People involved in developing, testing, and delivering hardware, software, or internet based applications must be able to ensure those solutions meet customer and user expectations… The question that follows – Exactly what are those expectations and how do you ensure they are being met?
WOPR11 will explore the topic of reliability with seasoned professionals, including architects, designers and performance and reliability testers.
The IEEE defines reliability as “The ability of a system or component to perform its required functions under stated conditions for a specified period of time.” Mean Time Between Failure is often described as a measure of reliability. The next question that follows – How is that measure to be used or applied, such that it has meaning?
In the space of computing, ‘reliable’ is an adjective often with ambiguous meaning, because the term can be applied in several ways. Nearly every driver in the world has a sense of whether their car is reliable. Factors such as how the motor sounds, the warning-light panel, how well it drove the last trip, even the smell all contribute to the sense of reliability. However, what metrics can be applied to understand just how reliable a car is? More importantly, is it possible to identify metrics applicable to the computing space? We’re looking for people with experience and passion to contribute papers & experience reports based on actual first person experiences that address one or more of the following aspects of reliability…
Requirements – How are they stated? What makes a good reliability requirement?
Modeling – Do you create mathematical models that try to predict reliability? How accurate are the models?
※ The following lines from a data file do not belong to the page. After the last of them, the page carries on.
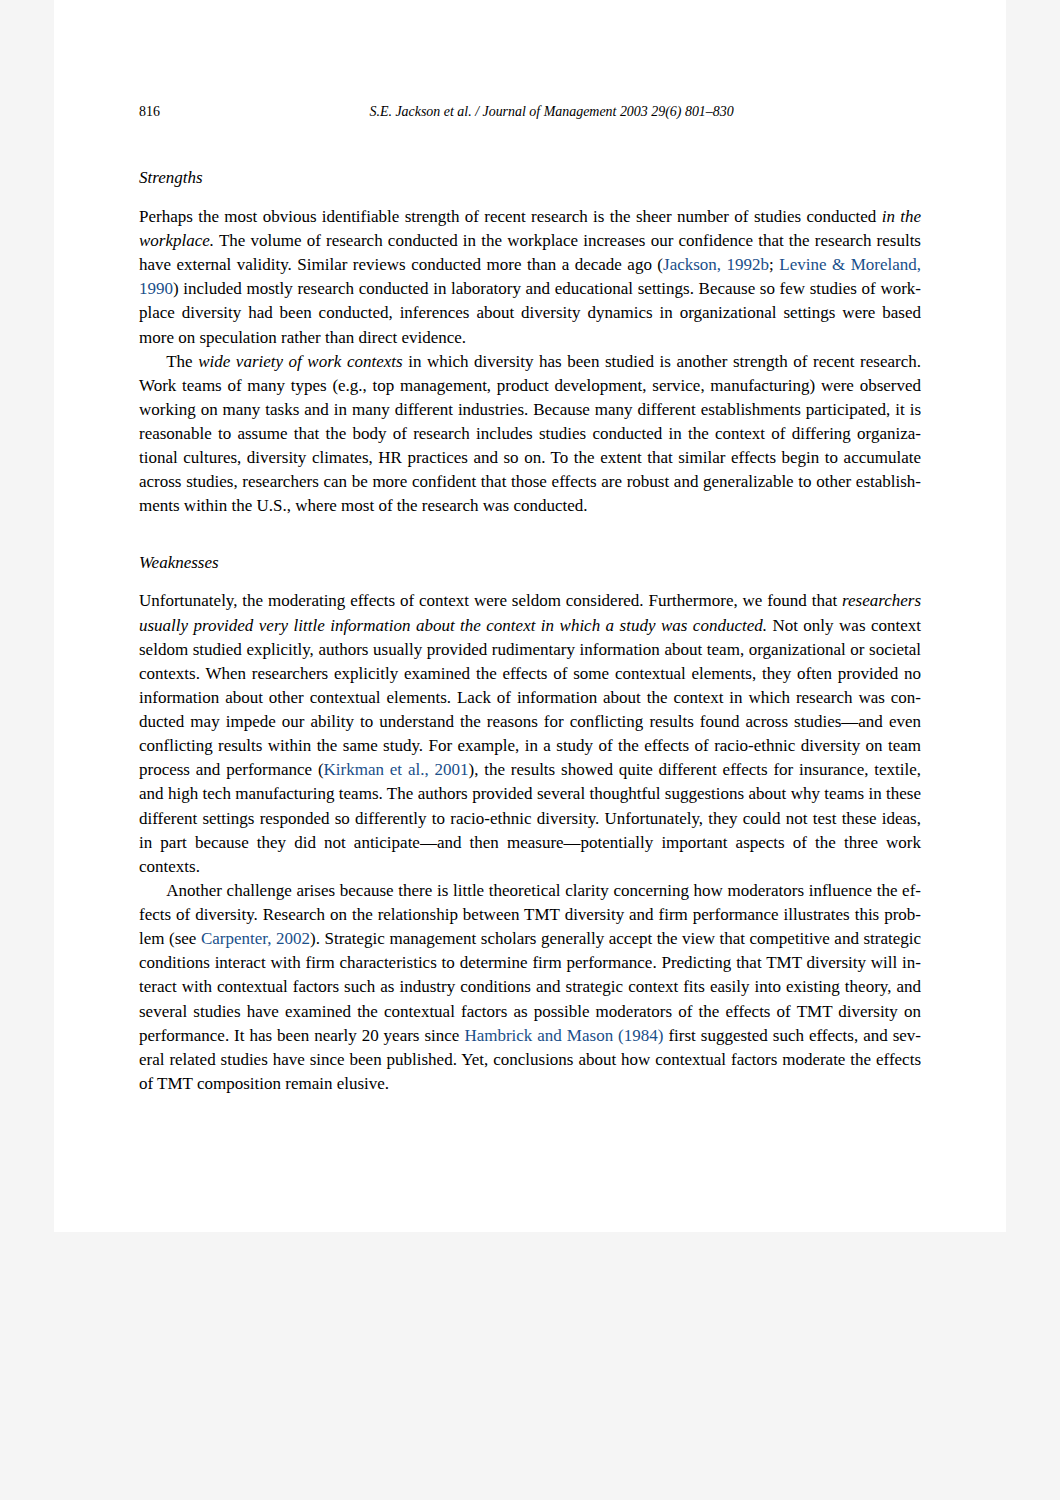816 S.E. Jackson et al. / Journal of Management 2003 29(6) 801–830
Strengths
Perhaps the most obvious identifiable strength of recent research is the sheer number of studies conducted in the workplace. The volume of research conducted in the workplace increases our confidence that the research results have external validity. Similar reviews conducted more than a decade ago (Jackson, 1992b; Levine & Moreland, 1990) included mostly research conducted in laboratory and educational settings. Because so few studies of workplace diversity had been conducted, inferences about diversity dynamics in organizational settings were based more on speculation rather than direct evidence.
The wide variety of work contexts in which diversity has been studied is another strength of recent research. Work teams of many types (e.g., top management, product development, service, manufacturing) were observed working on many tasks and in many different industries. Because many different establishments participated, it is reasonable to assume that the body of research includes studies conducted in the context of differing organizational cultures, diversity climates, HR practices and so on. To the extent that similar effects begin to accumulate across studies, researchers can be more confident that those effects are robust and generalizable to other establishments within the U.S., where most of the research was conducted.
Weaknesses
Unfortunately, the moderating effects of context were seldom considered. Furthermore, we found that researchers usually provided very little information about the context in which a study was conducted. Not only was context seldom studied explicitly, authors usually provided rudimentary information about team, organizational or societal contexts. When researchers explicitly examined the effects of some contextual elements, they often provided no information about other contextual elements. Lack of information about the context in which research was conducted may impede our ability to understand the reasons for conflicting results found across studies—and even conflicting results within the same study. For example, in a study of the effects of racio-ethnic diversity on team process and performance (Kirkman et al., 2001), the results showed quite different effects for insurance, textile, and high tech manufacturing teams. The authors provided several thoughtful suggestions about why teams in these different settings responded so differently to racio-ethnic diversity. Unfortunately, they could not test these ideas, in part because they did not anticipate—and then measure—potentially important aspects of the three work contexts.
Another challenge arises because there is little theoretical clarity concerning how moderators influence the effects of diversity. Research on the relationship between TMT diversity and firm performance illustrates this problem (see Carpenter, 2002). Strategic management scholars generally accept the view that competitive and strategic conditions interact with firm characteristics to determine firm performance. Predicting that TMT diversity will interact with contextual factors such as industry conditions and strategic context fits easily into existing theory, and several studies have examined the contextual factors as possible moderators of the effects of TMT diversity on performance. It has been nearly 20 years since Hambrick and Mason (1984) first suggested such effects, and several related studies have since been published. Yet, conclusions about how contextual factors moderate the effects of TMT composition remain elusive.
Risk Management – How reliable does a given system need to be? How to identify risks?
Testing – How do we go about testing the reliability of a system?
1.Verification vs. Validation
2.Field Experience – What happened post-ship?
Overall Design – Are there design or test patterns that dramatically improve (or drastically lower!) reliability?
Reliability Engineering in the Real World – how is it applied? Are measures like MTBF and MTTR useful outside of marketing literature? Are there useful alternatives?